I decided I'd start right away though. I made serious efforts to read the following books:
1. The Green Book: The Everyday Guide to Saving the Planet One Simple Step at a Time by Elizabeth Rogers and Thomas M. Kostigen. Unfortunately with a forward by Cameron Diaz (and William McDonough) short essays from Martha Stewart (pretending I’m Martha: Well I have SOOOO many horses I fertilize all of my organic vegetables—enough to cater my HUUUUGE parties—myself!), Owen Wilson (pretending again: I was like whoooah duuude the environment’s not popular so I’ll tell people I’m not sensitive to those issues when they ask about my Hybrid from Toyota! It’s cool now though because I’m in this book!), Ellen Degeneres, and other MTV-friendly celebrities.
All of it is made from recycled paper, which I think I like the most because it seems ironic and counterproductive to buy a book about saving paper among other strategies. That said, I'm never getting an electronic book because the collector in me needs to savor the space bound novels take, and my love for reading type and paper will never be satiated by pixels, no matter how revolutionary the technology becomes. I knew it would be easier to read a book that waters down the facts (though this is trying: the solutions are calculated without mathematics for readers but instead , "Every additional ten pounds per traveler requires an additional 350 million gallons of jet fuel per year, which is enough to keep a 747 flying continuously for ten years.") Still, the other small tips help me make small gradual changes. I'm already turning off the sink when I brush my teeth, my thermostat is low, and I dry most of my shirts on a rack instead of in a dryer.
2. The Live Earth Global Warming Survival Handbook: 77 Essential Skills to Stop Climate Change by David de Rothschild
The truth about this book is that I found it in Daedulus on clearance when I was supposed to buy Harry Potter during Harry’s midnight sale. It’s also the truth that I liked the book’s design: as an instructional manual for the globe’s untimely doom the illustrations mimic flight disaster plans and I think that is so cool. But the results of Live Earth are so head scratchingly frustrating—the amount of energy output and trash produced is dumbfounding—that I feel dirty owning it. I went to last summer’s Oregon Country Fair where everything was recycled and vendors did not offer plastic utensils. Silverware was used, washed at the nearby high school, and returned clean for another use. I like that the tasks are rated by time, personal financial impact, overall global impact, and effort, but I hate that the last twenty or so items are impossible (#68 Buy a Camel), that the least frugal have the least effect (#47 Install a Windmill; cost has declined 90% and I love wind power, but it's not happening Rothschild), and the residual hipster-related guilt.

**ASSIGNED TASK 1:** Reproduce a passage from the post about green-living books, starting at the words "I decided I'd" and ending after the words "other MTV-friendly celebrities.".
**ASSIGNED TASK 2:**
Answer these questions using the post about green-living books:
(a) What is The Green Book made from?
(b) Where did the writer find the Live Earth handbook?
(c) By what four measures are the tasks in the Live Earth handbook rated?
**ASSIGNED TASK 3:** Translate this sentence from the post about green-living books into Spanish: "Silverware was used, washed at the nearby high school, and returned clean for another use."
You won't need any of the rows after this.

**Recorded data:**
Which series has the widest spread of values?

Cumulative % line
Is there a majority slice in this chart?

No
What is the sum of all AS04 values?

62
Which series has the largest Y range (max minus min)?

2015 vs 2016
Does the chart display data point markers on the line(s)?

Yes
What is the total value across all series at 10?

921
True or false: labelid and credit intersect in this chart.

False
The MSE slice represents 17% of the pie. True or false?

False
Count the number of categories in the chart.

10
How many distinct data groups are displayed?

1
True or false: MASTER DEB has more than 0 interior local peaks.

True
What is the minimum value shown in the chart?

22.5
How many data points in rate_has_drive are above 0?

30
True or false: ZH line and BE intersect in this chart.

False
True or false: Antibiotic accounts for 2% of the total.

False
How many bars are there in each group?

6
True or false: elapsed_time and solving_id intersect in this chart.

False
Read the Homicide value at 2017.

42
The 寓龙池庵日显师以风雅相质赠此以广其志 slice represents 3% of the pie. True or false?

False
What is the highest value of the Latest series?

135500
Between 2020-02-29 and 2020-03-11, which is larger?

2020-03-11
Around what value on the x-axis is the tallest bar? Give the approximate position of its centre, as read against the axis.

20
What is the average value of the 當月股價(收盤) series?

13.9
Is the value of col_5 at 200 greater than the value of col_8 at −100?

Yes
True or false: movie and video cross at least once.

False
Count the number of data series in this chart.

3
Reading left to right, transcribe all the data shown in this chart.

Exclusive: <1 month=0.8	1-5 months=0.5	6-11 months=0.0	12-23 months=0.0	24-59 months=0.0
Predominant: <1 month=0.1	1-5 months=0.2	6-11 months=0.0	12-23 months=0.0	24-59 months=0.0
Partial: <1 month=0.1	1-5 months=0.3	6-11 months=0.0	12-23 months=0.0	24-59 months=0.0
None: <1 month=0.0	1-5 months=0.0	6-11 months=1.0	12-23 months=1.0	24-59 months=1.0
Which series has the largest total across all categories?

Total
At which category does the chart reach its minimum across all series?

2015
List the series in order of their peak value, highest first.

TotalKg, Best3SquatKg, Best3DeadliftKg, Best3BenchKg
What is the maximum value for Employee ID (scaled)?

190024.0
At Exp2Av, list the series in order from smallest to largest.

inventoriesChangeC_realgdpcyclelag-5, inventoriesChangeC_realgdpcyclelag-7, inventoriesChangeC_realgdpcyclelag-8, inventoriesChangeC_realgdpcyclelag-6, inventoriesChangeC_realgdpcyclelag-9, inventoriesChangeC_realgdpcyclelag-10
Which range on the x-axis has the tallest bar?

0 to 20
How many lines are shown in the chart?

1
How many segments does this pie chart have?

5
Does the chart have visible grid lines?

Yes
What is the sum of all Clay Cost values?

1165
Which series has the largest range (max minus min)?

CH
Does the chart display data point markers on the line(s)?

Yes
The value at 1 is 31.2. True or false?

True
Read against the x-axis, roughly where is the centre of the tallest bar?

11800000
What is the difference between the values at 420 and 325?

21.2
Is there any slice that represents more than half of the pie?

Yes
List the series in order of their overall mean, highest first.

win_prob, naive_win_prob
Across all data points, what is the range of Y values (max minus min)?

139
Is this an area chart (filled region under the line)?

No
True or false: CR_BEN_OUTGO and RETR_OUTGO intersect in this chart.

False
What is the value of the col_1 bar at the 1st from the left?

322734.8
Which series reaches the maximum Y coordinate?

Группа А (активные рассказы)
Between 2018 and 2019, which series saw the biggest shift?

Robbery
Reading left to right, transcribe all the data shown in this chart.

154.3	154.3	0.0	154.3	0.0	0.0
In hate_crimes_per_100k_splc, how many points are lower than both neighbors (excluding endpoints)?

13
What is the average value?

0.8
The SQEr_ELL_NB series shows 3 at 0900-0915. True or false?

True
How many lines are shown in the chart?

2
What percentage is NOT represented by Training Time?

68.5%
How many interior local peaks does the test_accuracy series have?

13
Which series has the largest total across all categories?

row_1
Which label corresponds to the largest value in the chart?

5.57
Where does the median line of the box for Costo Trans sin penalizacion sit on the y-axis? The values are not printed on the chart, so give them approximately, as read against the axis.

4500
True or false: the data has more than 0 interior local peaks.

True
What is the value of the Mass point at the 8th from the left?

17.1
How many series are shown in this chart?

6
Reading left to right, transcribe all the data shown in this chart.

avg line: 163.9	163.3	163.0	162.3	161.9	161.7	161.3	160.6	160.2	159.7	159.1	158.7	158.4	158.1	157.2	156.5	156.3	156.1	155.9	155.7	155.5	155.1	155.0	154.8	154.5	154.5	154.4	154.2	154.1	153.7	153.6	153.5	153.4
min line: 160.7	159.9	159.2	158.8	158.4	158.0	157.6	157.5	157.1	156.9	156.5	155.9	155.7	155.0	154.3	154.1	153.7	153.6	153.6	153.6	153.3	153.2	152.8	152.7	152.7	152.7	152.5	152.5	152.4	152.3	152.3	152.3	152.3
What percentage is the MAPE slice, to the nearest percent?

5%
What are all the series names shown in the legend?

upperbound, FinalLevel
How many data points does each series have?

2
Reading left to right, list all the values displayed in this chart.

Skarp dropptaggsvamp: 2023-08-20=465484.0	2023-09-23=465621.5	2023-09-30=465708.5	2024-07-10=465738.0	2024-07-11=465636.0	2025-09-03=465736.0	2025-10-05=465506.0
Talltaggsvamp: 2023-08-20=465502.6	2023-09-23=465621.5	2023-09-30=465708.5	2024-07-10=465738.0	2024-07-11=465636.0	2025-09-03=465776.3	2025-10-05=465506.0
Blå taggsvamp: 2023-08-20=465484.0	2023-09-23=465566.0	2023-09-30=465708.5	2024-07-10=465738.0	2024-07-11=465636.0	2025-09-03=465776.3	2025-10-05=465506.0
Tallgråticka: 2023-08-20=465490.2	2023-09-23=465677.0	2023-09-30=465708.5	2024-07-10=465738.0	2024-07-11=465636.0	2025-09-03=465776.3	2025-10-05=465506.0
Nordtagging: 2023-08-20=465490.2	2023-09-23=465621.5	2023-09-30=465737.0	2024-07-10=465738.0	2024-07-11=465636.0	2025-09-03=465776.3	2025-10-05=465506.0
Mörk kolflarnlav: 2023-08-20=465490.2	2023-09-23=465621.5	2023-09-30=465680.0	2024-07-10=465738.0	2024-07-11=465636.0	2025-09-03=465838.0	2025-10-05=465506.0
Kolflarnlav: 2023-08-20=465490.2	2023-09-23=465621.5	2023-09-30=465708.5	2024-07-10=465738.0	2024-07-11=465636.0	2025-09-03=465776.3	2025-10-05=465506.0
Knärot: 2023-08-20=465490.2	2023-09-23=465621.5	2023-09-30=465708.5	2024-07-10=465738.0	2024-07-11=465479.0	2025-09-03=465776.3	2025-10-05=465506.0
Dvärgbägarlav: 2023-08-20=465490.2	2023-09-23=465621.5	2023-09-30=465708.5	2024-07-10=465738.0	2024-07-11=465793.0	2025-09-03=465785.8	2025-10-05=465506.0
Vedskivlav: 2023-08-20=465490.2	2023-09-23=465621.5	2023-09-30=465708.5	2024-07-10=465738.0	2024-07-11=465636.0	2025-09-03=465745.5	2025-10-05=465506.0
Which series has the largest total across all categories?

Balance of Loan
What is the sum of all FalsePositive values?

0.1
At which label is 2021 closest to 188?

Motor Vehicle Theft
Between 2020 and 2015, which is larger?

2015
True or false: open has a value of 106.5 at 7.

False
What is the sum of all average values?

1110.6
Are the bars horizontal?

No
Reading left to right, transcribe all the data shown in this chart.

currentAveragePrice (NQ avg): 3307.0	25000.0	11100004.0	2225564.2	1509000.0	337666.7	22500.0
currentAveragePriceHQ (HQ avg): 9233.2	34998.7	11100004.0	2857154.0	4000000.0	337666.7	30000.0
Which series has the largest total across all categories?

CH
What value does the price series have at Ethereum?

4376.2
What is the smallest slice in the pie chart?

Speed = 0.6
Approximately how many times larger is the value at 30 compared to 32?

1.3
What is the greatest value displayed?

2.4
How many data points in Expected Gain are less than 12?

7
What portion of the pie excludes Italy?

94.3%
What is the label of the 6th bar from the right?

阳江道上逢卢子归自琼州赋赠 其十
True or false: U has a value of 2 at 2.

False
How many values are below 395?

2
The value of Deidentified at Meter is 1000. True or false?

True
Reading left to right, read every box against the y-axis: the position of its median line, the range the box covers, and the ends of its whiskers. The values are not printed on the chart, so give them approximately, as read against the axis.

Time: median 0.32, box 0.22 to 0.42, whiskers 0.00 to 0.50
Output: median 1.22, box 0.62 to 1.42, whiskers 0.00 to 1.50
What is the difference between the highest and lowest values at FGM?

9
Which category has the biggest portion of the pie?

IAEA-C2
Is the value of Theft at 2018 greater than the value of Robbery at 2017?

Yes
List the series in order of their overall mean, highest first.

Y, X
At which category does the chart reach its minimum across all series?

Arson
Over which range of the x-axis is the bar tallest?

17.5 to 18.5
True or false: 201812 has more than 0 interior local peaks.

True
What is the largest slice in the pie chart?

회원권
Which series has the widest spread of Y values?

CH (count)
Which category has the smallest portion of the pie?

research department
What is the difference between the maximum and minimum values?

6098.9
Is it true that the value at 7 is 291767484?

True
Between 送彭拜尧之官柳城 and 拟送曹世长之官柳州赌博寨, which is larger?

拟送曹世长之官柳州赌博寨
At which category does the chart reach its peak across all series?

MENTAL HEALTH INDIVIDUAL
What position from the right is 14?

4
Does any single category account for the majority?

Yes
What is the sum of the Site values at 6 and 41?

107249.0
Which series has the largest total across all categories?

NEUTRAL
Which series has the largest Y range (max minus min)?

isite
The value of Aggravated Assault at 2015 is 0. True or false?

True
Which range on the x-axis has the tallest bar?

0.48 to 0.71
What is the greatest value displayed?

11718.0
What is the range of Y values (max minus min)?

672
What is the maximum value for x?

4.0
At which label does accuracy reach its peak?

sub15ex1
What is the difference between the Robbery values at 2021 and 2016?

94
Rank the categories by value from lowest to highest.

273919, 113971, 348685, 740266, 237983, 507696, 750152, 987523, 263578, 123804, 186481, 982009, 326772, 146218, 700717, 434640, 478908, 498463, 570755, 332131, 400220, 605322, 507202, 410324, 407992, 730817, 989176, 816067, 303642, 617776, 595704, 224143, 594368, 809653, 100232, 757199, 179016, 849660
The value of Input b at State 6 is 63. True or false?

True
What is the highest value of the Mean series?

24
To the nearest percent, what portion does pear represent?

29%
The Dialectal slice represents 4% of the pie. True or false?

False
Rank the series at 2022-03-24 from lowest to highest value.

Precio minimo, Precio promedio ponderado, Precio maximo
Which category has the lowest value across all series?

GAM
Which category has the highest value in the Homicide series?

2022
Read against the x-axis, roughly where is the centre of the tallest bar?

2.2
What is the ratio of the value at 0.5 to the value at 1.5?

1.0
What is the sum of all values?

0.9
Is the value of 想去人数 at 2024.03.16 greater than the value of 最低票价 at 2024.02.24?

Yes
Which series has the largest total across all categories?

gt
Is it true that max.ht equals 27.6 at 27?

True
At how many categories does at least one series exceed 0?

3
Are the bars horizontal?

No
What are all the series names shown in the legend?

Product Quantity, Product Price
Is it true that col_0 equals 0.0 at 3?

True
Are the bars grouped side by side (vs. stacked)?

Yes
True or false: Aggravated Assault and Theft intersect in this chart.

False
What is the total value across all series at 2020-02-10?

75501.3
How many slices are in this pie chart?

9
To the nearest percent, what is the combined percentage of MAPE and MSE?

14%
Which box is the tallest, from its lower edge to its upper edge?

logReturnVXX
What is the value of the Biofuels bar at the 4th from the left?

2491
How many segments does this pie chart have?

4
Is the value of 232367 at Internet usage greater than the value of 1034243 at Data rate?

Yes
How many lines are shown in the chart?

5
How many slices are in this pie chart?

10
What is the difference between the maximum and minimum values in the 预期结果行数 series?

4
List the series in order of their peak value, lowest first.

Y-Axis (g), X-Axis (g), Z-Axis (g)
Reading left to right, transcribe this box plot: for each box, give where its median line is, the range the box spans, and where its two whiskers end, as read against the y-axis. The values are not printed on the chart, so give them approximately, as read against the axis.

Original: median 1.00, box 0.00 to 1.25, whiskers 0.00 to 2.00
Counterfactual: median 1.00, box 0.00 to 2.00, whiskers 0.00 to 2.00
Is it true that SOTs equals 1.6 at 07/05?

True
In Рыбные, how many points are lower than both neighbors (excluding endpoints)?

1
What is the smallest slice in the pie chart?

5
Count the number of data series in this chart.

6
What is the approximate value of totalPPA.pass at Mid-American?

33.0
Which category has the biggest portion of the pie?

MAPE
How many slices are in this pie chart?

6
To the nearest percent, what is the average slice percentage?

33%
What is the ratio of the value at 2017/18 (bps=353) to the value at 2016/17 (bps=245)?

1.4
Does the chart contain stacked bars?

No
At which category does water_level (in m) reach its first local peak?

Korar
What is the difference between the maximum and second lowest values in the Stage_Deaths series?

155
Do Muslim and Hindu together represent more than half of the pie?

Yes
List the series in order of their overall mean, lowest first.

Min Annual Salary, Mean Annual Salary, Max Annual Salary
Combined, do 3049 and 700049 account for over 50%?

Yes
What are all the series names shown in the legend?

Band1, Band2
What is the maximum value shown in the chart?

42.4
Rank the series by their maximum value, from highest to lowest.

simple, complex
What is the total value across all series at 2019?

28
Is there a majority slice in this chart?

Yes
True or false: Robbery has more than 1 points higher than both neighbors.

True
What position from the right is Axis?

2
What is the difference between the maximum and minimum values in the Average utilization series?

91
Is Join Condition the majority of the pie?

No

**REPLY 1:**
I decided I'd start right away though. I made serious efforts to read the following books:
1. The Green Book: The Everyday Guide to Saving the Planet One Simple Step at a Time by Elizabeth Rogers and Thomas M. Kostigen. Unfortunately with a forward by Cameron Diaz (and William McDonough) short essays from Martha Stewart (pretending I’m Martha: Well I have SOOOO many horses I fertilize all of my organic vegetables—enough to cater my HUUUUGE parties—myself!), Owen Wilson (pretending again: I was like whoooah duuude the environment’s not popular so I’ll tell people I’m not sensitive to those issues when they ask about my Hybrid from Toyota! It’s cool now though because I’m in this book!), Ellen Degeneres, and other MTV-friendly celebrities.

**REPLY 2:**
(a) Recycled paper.
(b) In Daedulus, on clearance.
(c) Time, personal financial impact, overall global impact, and effort.

**REPLY 3:** Se usaban cubiertos de metal, que se lavaban en la escuela secundaria cercana y se devolvían limpios para volver a usarse.